4.2. Les pratiques d’évaluation des enseignants

L’évaluation tient un rôle central dans les pratiques des enseignants. Comme nous l’avons signalé, nous nous intéressons à l’évaluation écrite (devoir surveillé) pratiquée par les enseignants pour évaluer les connaissances des élèves. Cette évaluation est faite à partir des productions écrites des élèves à des exercices choisis par l’enseignant. L’enseignant va évaluer ces productions. Il en découle plusieurs actions :

il fait un bilan de l'acquisition par l'élève des concepts enseignés et donne un jugement sous forme de note et éventuellement d’appréciation sur la valeur du travail de l'élève à un moment donné, par rapport à un référent qu'il a lui-même déterminé explicitement ou implicitement ;

il l'utilise pour aider l’élève à modifier son apprentissage, dans un premier temps sous la forme d’un constat (rendu des copies qui vont éventuellement permettre à l'élève de prendre conscience de ses erreurs) et d’informations sur ce constat (commentaires présents sur les copies qui peuvent permettre à l'élève de mieux comprendre ses erreurs, de voir comment il peut s'améliorer), puis par des rétroactions sur l'enseignement (correction en classe du devoir, retour sur certains points de l'enseignement qui ont été manifestement mal acquis par certains élèves, etc.) ;

il l’utilise éventuellement pour adapter l’enseignement qui suit cette évaluation en prenant en compte les connaissances acquises et les difficultés des élèves.

Nous avons donc pris le point de vue de considérer que, lors de ses pratiques traditionnelles d’évaluation en classe, l’enseignant est amené à faire un bilan des connaissances des élèves afin de leur donner une note communicable à l’institution établissement scolaire et aux parents (ce qui correspond à une fonction sommative) puis, lors du rendu de la copie et de la correction faite en classe, à rétroagir sur l’apprentissage des élèves à partir de ces mêmes informations (ce qui correspond à une fonction formative). Cette double fonction est d’ailleurs celle de l’enseignant qui doit à la fois former ses élèves et les évaluer, et par leur évaluation évaluer la qualité de son enseignement. La difficulté de gérer cette dualité a déjà été soulignée (Cardinet, 1988).

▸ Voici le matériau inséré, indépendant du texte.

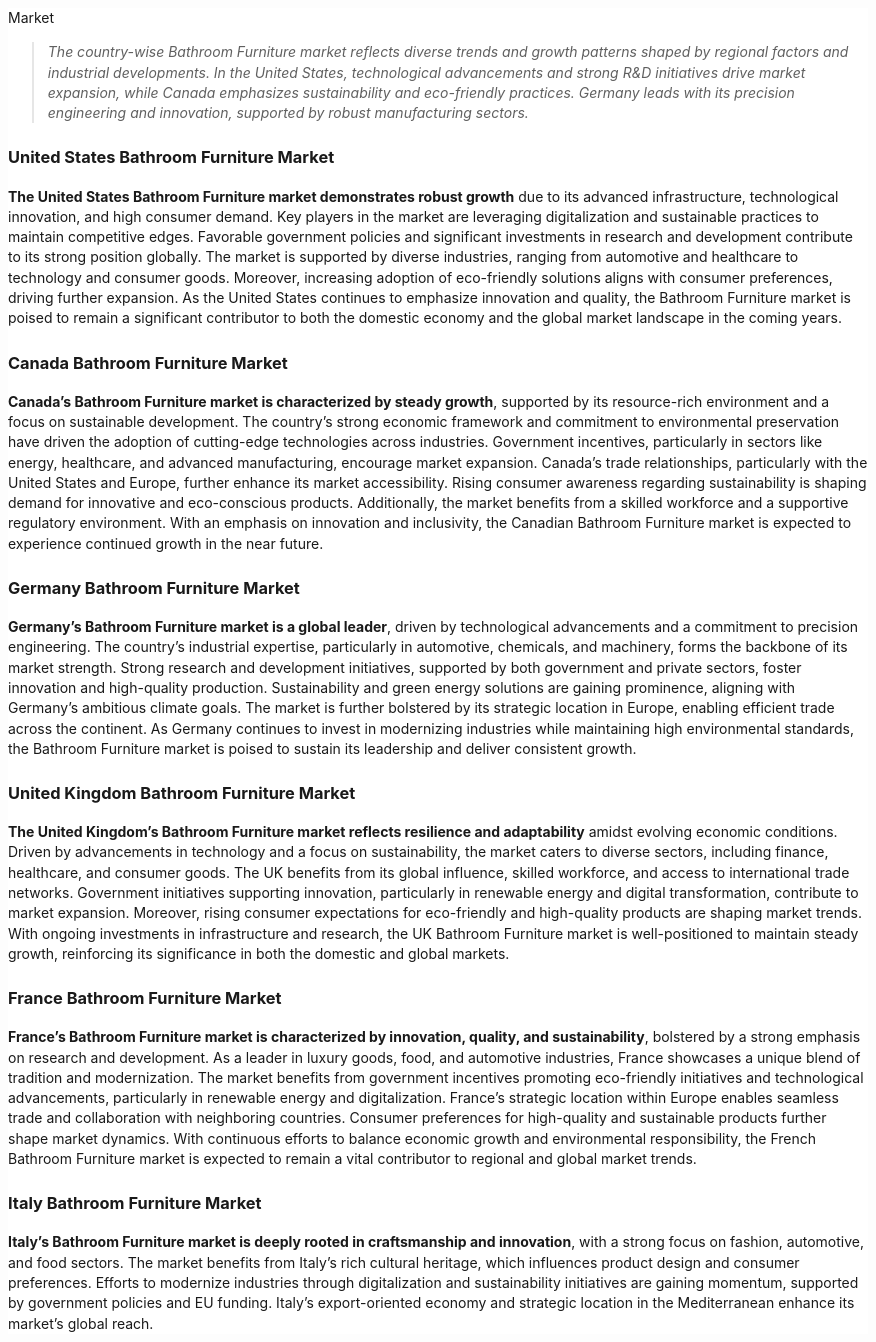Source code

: Market<br /></span></h1><blockquote><p><em><span class="">The country-wise Bathroom Furniture market reflects diverse trends and growth patterns shaped by regional factors and industrial developments. In the United States, technological advancements and strong R&amp;D initiatives drive market expansion, while Canada emphasizes sustainability and eco-friendly practices. Germany leads with its precision engineering and innovation, supported by robust manufacturing sectors.</span></em></p></blockquote><h3><strong>United States Bathroom Furniture Market</strong></h3><p><strong>The United States Bathroom Furniture market demonstrates robust growth</strong> due to its advanced infrastructure, technological innovation, and high consumer demand. Key players in the market are leveraging digitalization and sustainable practices to maintain competitive edges. Favorable government policies and significant investments in research and development contribute to its strong position globally. The market is supported by diverse industries, ranging from automotive and healthcare to technology and consumer goods. Moreover, increasing adoption of eco-friendly solutions aligns with consumer preferences, driving further expansion. As the United States continues to emphasize innovation and quality, the Bathroom Furniture market is poised to remain a significant contributor to both the domestic economy and the global market landscape in the coming years.</p><h3><strong>Canada Bathroom Furniture Market</strong></h3><p><strong>Canada&rsquo;s Bathroom Furniture market is characterized by steady growth</strong>, supported by its resource-rich environment and a focus on sustainable development. The country&rsquo;s strong economic framework and commitment to environmental preservation have driven the adoption of cutting-edge technologies across industries. Government incentives, particularly in sectors like energy, healthcare, and advanced manufacturing, encourage market expansion. Canada&rsquo;s trade relationships, particularly with the United States and Europe, further enhance its market accessibility. Rising consumer awareness regarding sustainability is shaping demand for innovative and eco-conscious products. Additionally, the market benefits from a skilled workforce and a supportive regulatory environment. With an emphasis on innovation and inclusivity, the Canadian Bathroom Furniture market is expected to experience continued growth in the near future.</p><h3><strong>Germany Bathroom Furniture Market</strong></h3><p><strong>Germany&rsquo;s Bathroom Furniture market is a global leader</strong>, driven by technological advancements and a commitment to precision engineering. The country&rsquo;s industrial expertise, particularly in automotive, chemicals, and machinery, forms the backbone of its market strength. Strong research and development initiatives, supported by both government and private sectors, foster innovation and high-quality production. Sustainability and green energy solutions are gaining prominence, aligning with Germany&rsquo;s ambitious climate goals. The market is further bolstered by its strategic location in Europe, enabling efficient trade across the continent. As Germany continues to invest in modernizing industries while maintaining high environmental standards, the Bathroom Furniture market is poised to sustain its leadership and deliver consistent growth.</p><h3><strong>United Kingdom Bathroom Furniture Market</strong></h3><p><strong>The United Kingdom&rsquo;s Bathroom Furniture market reflects resilience and adaptability</strong> amidst evolving economic conditions. Driven by advancements in technology and a focus on sustainability, the market caters to diverse sectors, including finance, healthcare, and consumer goods. The UK benefits from its global influence, skilled workforce, and access to international trade networks. Government initiatives supporting innovation, particularly in renewable energy and digital transformation, contribute to market expansion. Moreover, rising consumer expectations for eco-friendly and high-quality products are shaping market trends. With ongoing investments in infrastructure and research, the UK Bathroom Furniture market is well-positioned to maintain steady growth, reinforcing its significance in both the domestic and global markets.</p><h3><strong>France Bathroom Furniture Market</strong></h3><p><strong>France&rsquo;s Bathroom Furniture market is characterized by innovation, quality, and sustainability</strong>, bolstered by a strong emphasis on research and development. As a leader in luxury goods, food, and automotive industries, France showcases a unique blend of tradition and modernization. The market benefits from government incentives promoting eco-friendly initiatives and technological advancements, particularly in renewable energy and digitalization. France&rsquo;s strategic location within Europe enables seamless trade and collaboration with neighboring countries. Consumer preferences for high-quality and sustainable products further shape market dynamics. With continuous efforts to balance economic growth and environmental responsibility, the French Bathroom Furniture market is expected to remain a vital contributor to regional and global market trends.</p><h3><strong>Italy Bathroom Furniture Market</strong></h3><p><strong>Italy&rsquo;s Bathroom Furniture market is deeply rooted in craftsmanship and innovation</strong>, with a strong focus on fashion, automotive, and food sectors. The market benefits from Italy&rsquo;s rich cultural heritage, which influences product design and consumer preferences. Efforts to modernize industries through digitalization and sustainability initiatives are gaining momentum, supported by government policies and EU funding. Italy&rsquo;s export-oriented economy and strategic location in the Mediterranean enhance its market&rsquo;s global reach.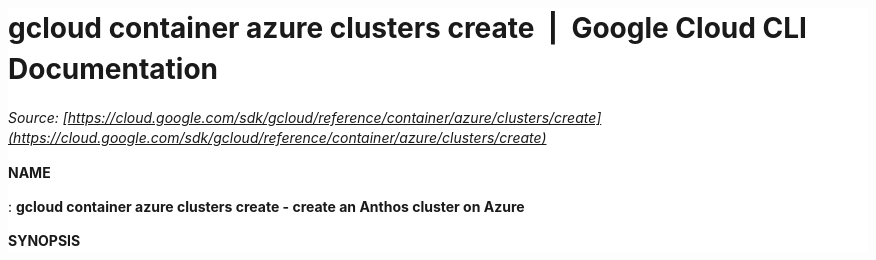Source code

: # gcloud container azure clusters create  |  Google Cloud CLI Documentation

*Source: [https://cloud.google.com/sdk/gcloud/reference/container/azure/clusters/create](https://cloud.google.com/sdk/gcloud/reference/container/azure/clusters/create)*

**NAME**

: **gcloud container azure clusters create - create an Anthos cluster on Azure**

**SYNOPSIS**

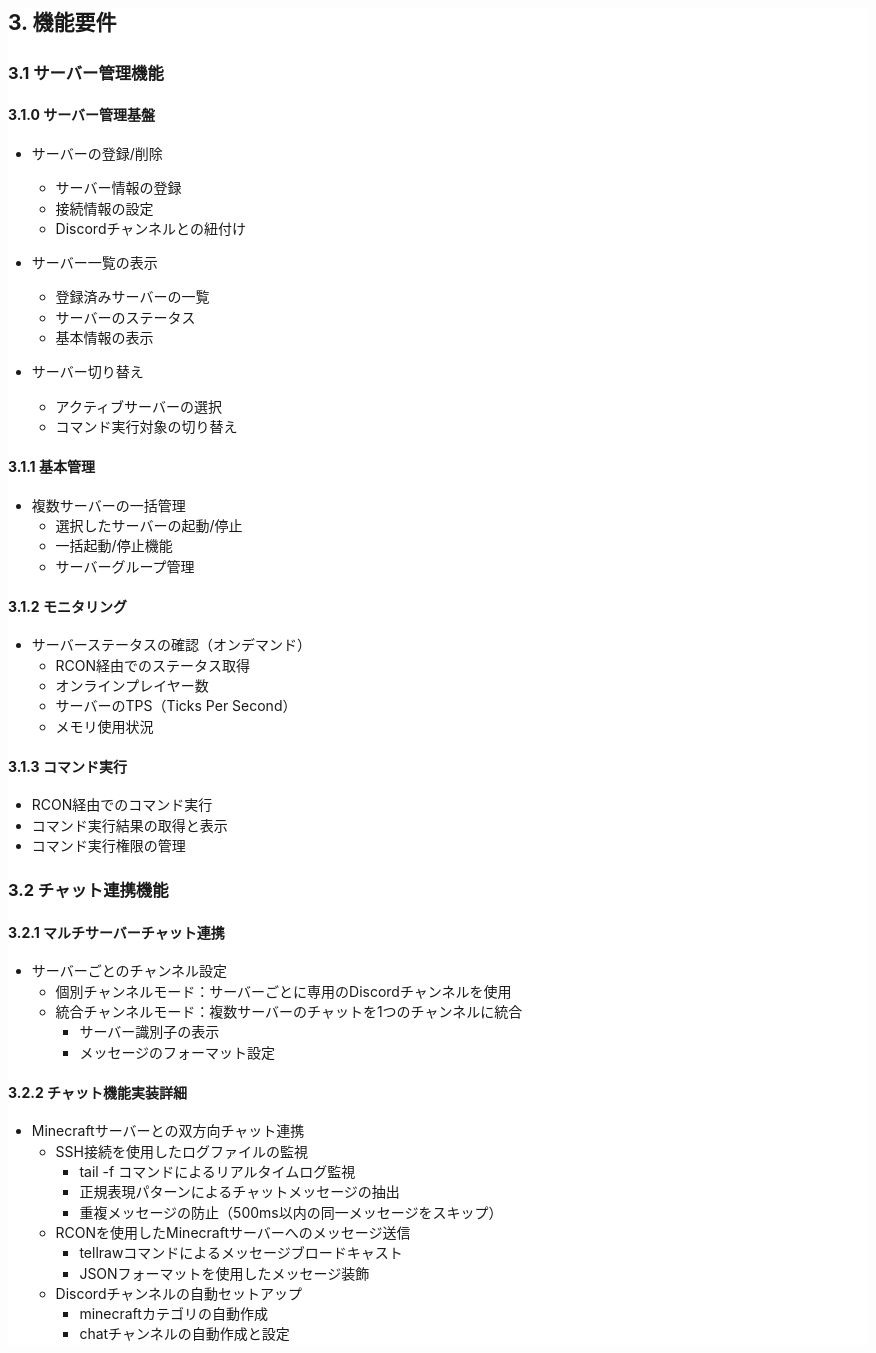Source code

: ## 3. 機能要件
### 3.1 サーバー管理機能
#### 3.1.0 サーバー管理基盤
- サーバーの登録/削除
  - サーバー情報の登録
  - 接続情報の設定
  - Discordチャンネルとの紐付け

- サーバー一覧の表示
  - 登録済みサーバーの一覧
  - サーバーのステータス
  - 基本情報の表示

- サーバー切り替え
  - アクティブサーバーの選択
  - コマンド実行対象の切り替え

#### 3.1.1 基本管理
- 複数サーバーの一括管理
  - 選択したサーバーの起動/停止
  - 一括起動/停止機能
  - サーバーグループ管理

#### 3.1.2 モニタリング
- サーバーステータスの確認（オンデマンド）
  - RCON経由でのステータス取得
  - オンラインプレイヤー数
  - サーバーのTPS（Ticks Per Second）
  - メモリ使用状況

#### 3.1.3 コマンド実行
- RCON経由でのコマンド実行
- コマンド実行結果の取得と表示
- コマンド実行権限の管理

### 3.2 チャット連携機能
#### 3.2.1 マルチサーバーチャット連携
- サーバーごとのチャンネル設定
  - 個別チャンネルモード：サーバーごとに専用のDiscordチャンネルを使用
  - 統合チャンネルモード：複数サーバーのチャットを1つのチャンネルに統合
    - サーバー識別子の表示
    - メッセージのフォーマット設定

#### 3.2.2 チャット機能実装詳細
- Minecraftサーバーとの双方向チャット連携
  - SSH接続を使用したログファイルの監視
    - tail -f コマンドによるリアルタイムログ監視
    - 正規表現パターンによるチャットメッセージの抽出
    - 重複メッセージの防止（500ms以内の同一メッセージをスキップ）
  - RCONを使用したMinecraftサーバーへのメッセージ送信
    - tellrawコマンドによるメッセージブロードキャスト
    - JSONフォーマットを使用したメッセージ装飾
  - Discordチャンネルの自動セットアップ
    - minecraftカテゴリの自動作成
    - chatチャンネルの自動作成と設定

Pour produire des outils pour les enseignants, il est fondamental de tenir compte de leur pratique tout en conservant un regard critique. Il s’agit pour nous de proposer aux enseignants un outil d’évaluation plutôt tourné vers la compréhension des élèves mais acceptable par l’enseignant. En ce sens, notre travail se rapproche de celui de Millar et Hames (2001a, 2001b, à paraître). Dans le but d’élaborer des outils pour les enseignants basés sur les résultats de la recherche en didactique, ces deux auteurs proposent un ensemble de questions « diagnostiques » qui peuvent être l’objet d’une utilisation formative ou sommative. Leur usage de « diagnostique » est très différent de ce que nous avons présenté ci-dessus. Voici un extrait de Millar et Hames (2001a) qui permet de bien saisir l’approche retenue dans ce travail :

« Here, a ‘diagnostic question’ is one which can provide evidence of a learner’s understanding of a specific point or idea. A good diagnostic question […] should tell us how they think about [a particular ‘piece’ of understanding], and not just whether or not they can provide the expected answer. » (Millar et Hames, 2001a, pp.1-2)

C’est précisément ce type d’évaluation qui nous intéresse, une évaluation centrée sur la compréhension de l’élève, où chaque question interroge la compréhension d’un point précis de l’enseignement et où la réponse de l’élève peut permettre d’analyser ses difficultés. Ces questions peuvent alors servir à l’enseignant pour évaluer les acquis de ses élèves mais sont en même temps riches d’informations pour lui permettre de rétroagir sur l’apprentissage des élèves.